Digital lenders: Ghana is following the footprints of Nigeria and Kenya

With over 1,500 fintechs operating in Africa, the need to start regulating their operations is a new wave for the government. Amid this are the reported cases of digital lenders and their consistent ways of harassment and data violations.

While Ghana is the latest country to introduce rules that curb these acts, the likes of Nigeria and Kenya have made similar regulations.

Recently, the federal government of Nigeria, through the Federal Competition and Consumer Protection Commission (FCCPC),  enforced the Digital, Electronic, Online, or Non-Traditional Consumer Lending Regulations (2025). The regulation aims to address the unruly debt recovery process of loan apps and their frequent violations of data privacy. 

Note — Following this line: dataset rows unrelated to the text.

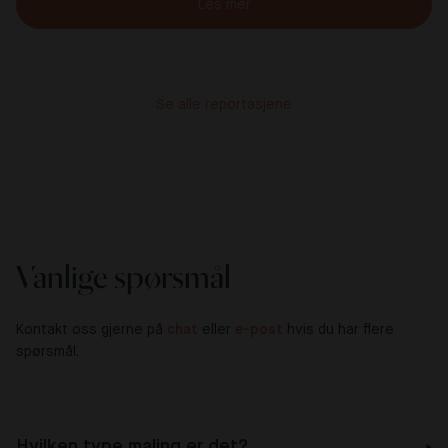
Les mer
Se alle reportasjene
Vanlige spørsmål
Kontakt oss gjerne på
chat
eller
e-post
hvis du har flere
spørsmål.
Hvilken type maling er det?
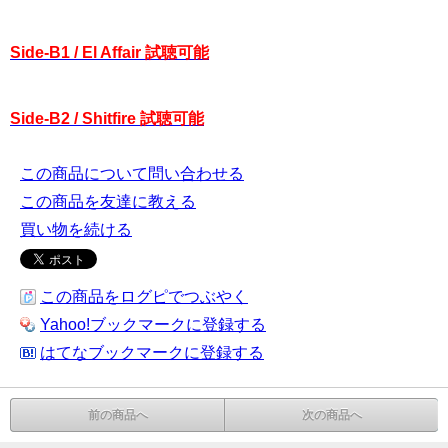
Side-B1 / El Affair 試聴可能
Side-B2 / Shitfire 試聴可能
この商品について問い合わせる
この商品を友達に教える
買い物を続ける
この商品をログピでつぶやく
Yahoo!ブックマークに登録する
はてなブックマークに登録する
前の商品へ
次の商品へ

The regulation mandates transparency, fairness, responsible conduct, data privacy, and accessible redress mechanisms. The enforcement of these rules is a response to frequent violations by digital lenders in light of a series of harassment reported cases.

Digital lenders in Africa
Digital lenders in Africa

Of fintechs in Africa, digital lenders seem to have the largest share. In Nigeria, as of July 2025, FCCPC revealed that 399 digital lenders have been approved, with total approvals (including conditional) totalling around 425.

In Kenya, the number has now reached 153 following the recent regulatory approval granted to 27 Digital Credit Providers (DCPs) by the Central Bank of Kenya (CBK) in early September. Notably, the apex bank revealed that over 700 applications.

In Kenya, digital lenders are subjected to a strict screening process. The CBK explained that each application is put through rigorous processes to test business models, governance arrangements, and consumer protection terms.

In addition, the Bank explained that the licensing framework is aimed at targeting the fitness and suitability of shareholders, directors, and management of senior applicants. Only institutions that can satisfy high operating standards and legal requirements can operate in the country’s digital credit marketplace.